Similarly, in his play Banijye Basate Lakshmi, Basu tried to capture the angst of a corporate sector employee from a small town, who later chose to be an entrepreneur.
“These are difficult times in terms of what’s happening all around us.... There is optimism, but there is also cynicism; there is construction, there is also subversion, there is rebellion, there is also malicious defaming. While these are challenges, they also offer a lot of opportunities to think and experiment,” said Basu, while adding that he had been trying to experiment since he wrote his first play, Ashalin, 25 years ago.

“The time we live in helps a playwright. For me, this award is a celebration of my attempt to read our time since I began writing,” added the playwright, who has also donned the role of actor, producer and director in his theatrical pursuits. 

According to him, his dream is to take quality theatre to more people — beyond districts like Burdwan, North 24-Parganas and Nadia and small town like Malda and Balurghat.

“The government has a role to play in this and we at Paschim Banga Natya Akademy are trying to do that by organising theatre festivals in different parts of the state since our government came to power in 2011.… The results are visible in districts like West Midnapore and Jalpaiguri and we are sure about adding more districts to this list,” said Basu. 
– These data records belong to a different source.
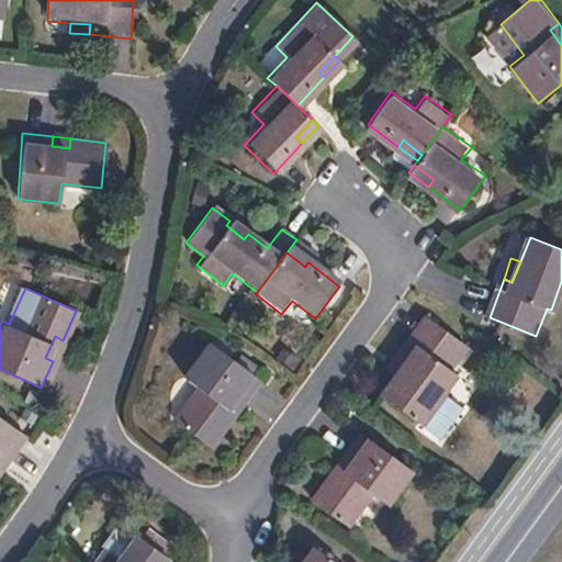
[(394,372),(381,390),(417,417),(453,370),(448,366),(463,344),(425,314),(398,349),(407,357),(394,372)]
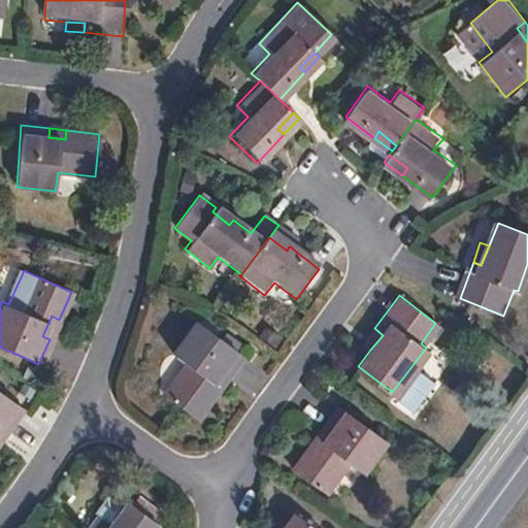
[(50,339),(59,320),(52,316),(42,336),(50,339)]
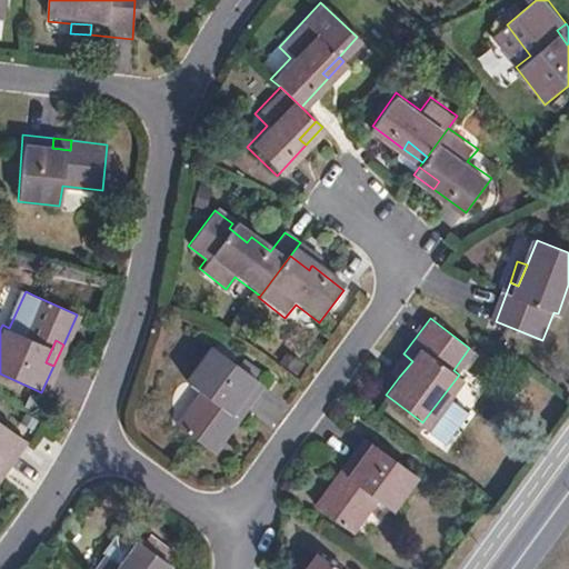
[(267,387),(213,350),(187,383),(202,396),(178,427),(215,456),(237,427),(229,421),(242,405),(249,410),(267,387)]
According to him, patronage from government will serve the twin objectives of audience development and growth of quality theatre beyond a select few centres. 
“Take the example of Kerala where successive governments, be it the Left or the Congress-led regimes, have always heavily funded Kerala State Chalachitra Academy, which allowed them to hold film festivals across the state.… The result is evident in the quality of Malayalam films,” said the minister.

Other than quality films and government largesse, Bengali theatre also needs smart promotion for audience connect. “As theatre production doesn’t need too much investment and its returns are also low, promotion has to be done accordingly by using social media tools,” he summed up.